🤖 AI Summary
In knowledge distillation, teacher and student models conventionally require a shared tokenizer, severely limiting cross-architecture and cross-tokenizer knowledge transfer from large to small models—thereby increasing deployment costs and hardware constraints. To address this, we propose the Universal Logit Distillation loss (ULD), grounded in optimal transport theory, which enables tokenizer-agnostic, logit-level knowledge alignment across heterogeneous architectures and tokenizers for the first time. ULD implicitly learns tokenizer mapping by modeling semantic distribution matching between disparate vocabularies. Extensive experiments on multiple heterogeneous model pairs—including Llama–Qwen and Phi–Bloom—demonstrate that ULD consistently outperforms conventional logit distillation by over 15% in average performance. Moreover, it significantly enhances the student model’s generalization capability and deployment flexibility, eliminating the need for tokenizer co-design or vocabulary alignment preprocessing.
📝 Abstract
Deploying large language models (LLMs) of several billion parameters can be impractical in most industrial use cases due to constraints such as cost, latency limitations, and hardware accessibility.

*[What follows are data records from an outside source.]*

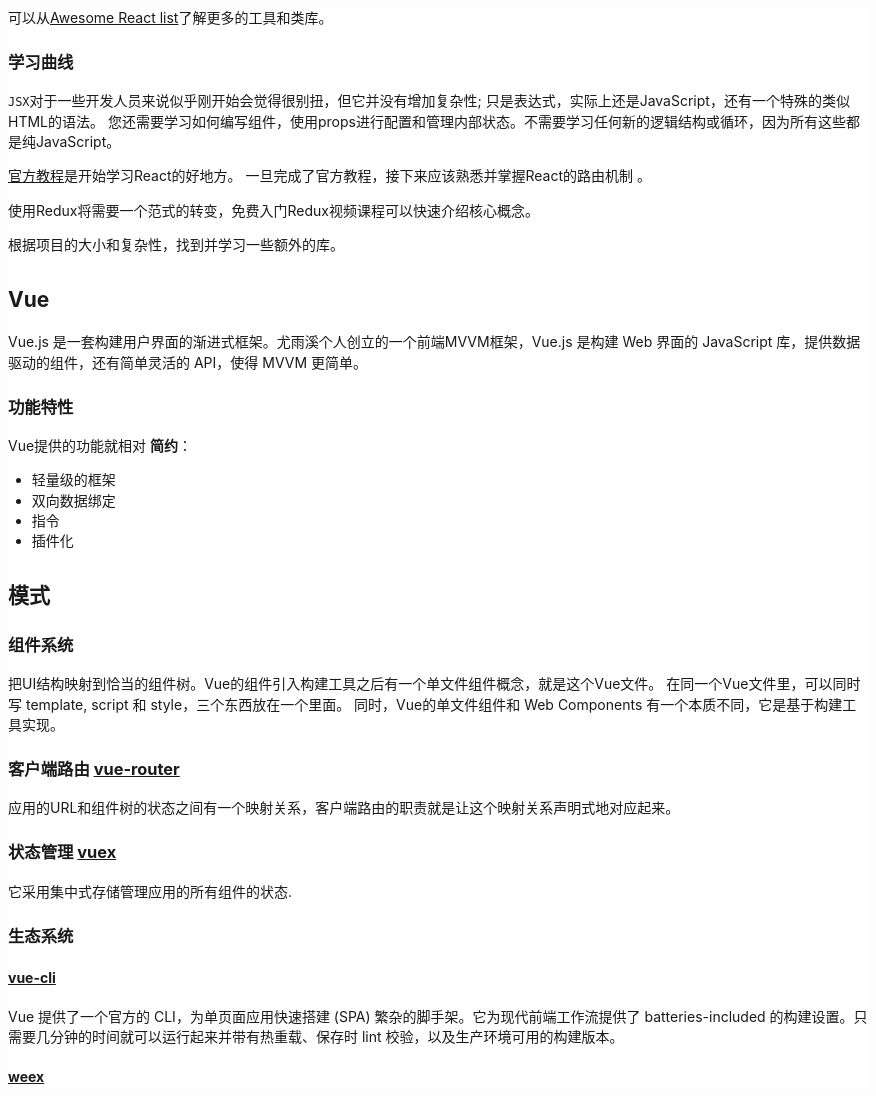 可以从[Awesome React list](https://github.com/enaqx/awesome-react)了解更多的工具和类库。

### 学习曲线

`JSX`对于一些开发人员来说似乎刚开始会觉得很别扭，但它并没有增加复杂性; 只是表达式，实际上还是JavaScript，还有一个特殊的类似HTML的语法。
您还需要学习如何编写组件，使用props进行配置和管理内部状态。不需要学习任何新的逻辑结构或循环，因为所有这些都是纯JavaScript。

[官方教程](https://facebook.github.io/react/docs/hello-world.html)是开始学习React的好地方。
一旦完成了官方教程，接下来应该熟悉并掌握React的路由机制 。

使用Redux将需要一个范式的转变，免费入门Redux视频课程可以快速介绍核心概念。

根据项目的大小和复杂性，找到并学习一些额外的库。

## Vue

Vue.js 是一套构建用户界面的渐进式框架。尤雨溪个人创立的一个前端MVVM框架，Vue.js 是构建 Web 界面的 JavaScript 库，提供数据驱动的组件，还有简单灵活的 API，使得 MVVM 更简单。

### 功能特性

Vue提供的功能就相对 __简约__：

- 轻量级的框架
- 双向数据绑定
- 指令
- 插件化

## 模式

### 组件系统

把UI结构映射到恰当的组件树。Vue的组件引入构建工具之后有一个单文件组件概念，就是这个Vue文件。
在同一个Vue文件里，可以同时写 template, script 和 style，三个东西放在一个里面。
同时，Vue的单文件组件和 Web Components 有一个本质不同，它是基于构建工具实现。

### 客户端路由 [vue-router](https://router.vuejs.org/zh-cn/)

应用的URL和组件树的状态之间有一个映射关系，客户端路由的职责就是让这个映射关系声明式地对应起来。

### 状态管理 [vuex](https://vuex.vuejs.org)

它采用集中式存储管理应用的所有组件的状态.

### 生态系统

#### [vue-cli](https://github.com/vuejs/vue-docs-zh-cn/blob/master/vue-cli/README.md#介绍)

Vue 提供了一个官方的 CLI，为单页面应用快速搭建 (SPA) 繁杂的脚手架。它为现代前端工作流提供了 batteries-included 的构建设置。只需要几分钟的时间就可以运行起来并带有热重载、保存时 lint 校验，以及生产环境可用的构建版本。

#### [weex](https://weex.incubator.apache.org/cn/)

Knowledge distillation (KD) offers a solution by compressing knowledge from resource-intensive large models to smaller ones. Various strategies exist, some relying on the text generated by the teacher model and optionally utilizing his logits to enhance learning. However, these methods based on logits often require both teacher and student models to share the same tokenizer, limiting their applicability across different LLM families. In this paper, we introduce Universal Logit Distillation (ULD) loss, grounded in optimal transport, to address this limitation. Our experimental results demonstrate the effectiveness of ULD loss in enabling distillation across models with different architectures and tokenizers, paving the way to a more widespread use of distillation techniques.